The Air Force spent $25,000 last year on a study of teleportation physics to consider means of transporting people and cargo through space, though physicists said that the obstacles in terms of energy expenditure and data transfer are enormous.

"I would say that something is wrong with the way the Air Force allocates its research money, at least on this topic," said Phil Schewe, the chief science writer at the American Institute of Physics. He noted that experts can foresee using teleportation for encrypted data, but transporting large objects, let alone living beings, is a long way off.

But Center for Strategic and International Studies fellow Pierre Chao said that scientific advances required risks in funding. "The devil's bargain that you're going to take if you're going to exist in that cutting-edge [scientific] world and use taxpayer dollars is that you're going to be investigating some pretty goofy things," he said.

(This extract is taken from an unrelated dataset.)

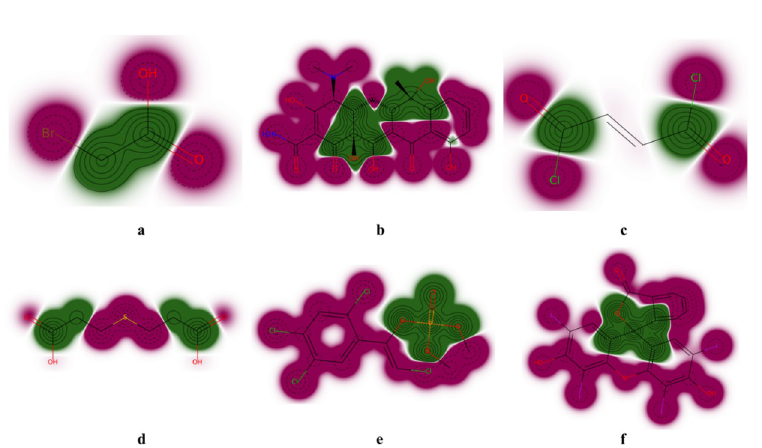
Fig 12. An example diagram showing the correlation between atomic and molecular toxicity using similarity maps. Red represents a higher correlation, and green represents a lower correlation.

The encoding of the contents of a human body would require 10 to the 28th kilobytes of computer storage capacity, or 100 quintillion commercially available hard drives. Moreover, to dematerialize one human being the way Star Trek does it "would require...the energy equivalent of 330 one-megaton thermonuclear bombs."
Yeah, I bet Osama is quaking in his turban.

Teleportation using anything like modern technology is absolutely not feasible. I know that some particle experiments have been conducted in which scientists have managed to transfer the properties of one particle to another, but that's not even close to macroscopic teleportation. Twenty-five thousand dollars may not be much in the grand scale of the US military budget, but it's still twenty-five thousand dollars of complete waste. It's about as bad as when the military was investing in "remote viewing" research.

Research on the "entanglement" principles involved in particle "teleportation" will continue, and I dare say it will consume more than $25,000. I dare also say that the money being squandered by the Air Force is most likely going into some kind of scam. Maybe it's just another appropriation for the UFO study program out in Roswell, New Mexico, or funding for undercover agencies so secret that not even the President knows about them.

Government waste is another problem that a healthy dose of skepticism and scientific literacy in the population might alleviate.

2 comments:

Anonymous said...

I love entanglement.

=)

Anonymous said...

Now Now, where do we think the 90 Dollar hammer scam went to from the 80's?

They have to fun black ops etc from somewhere.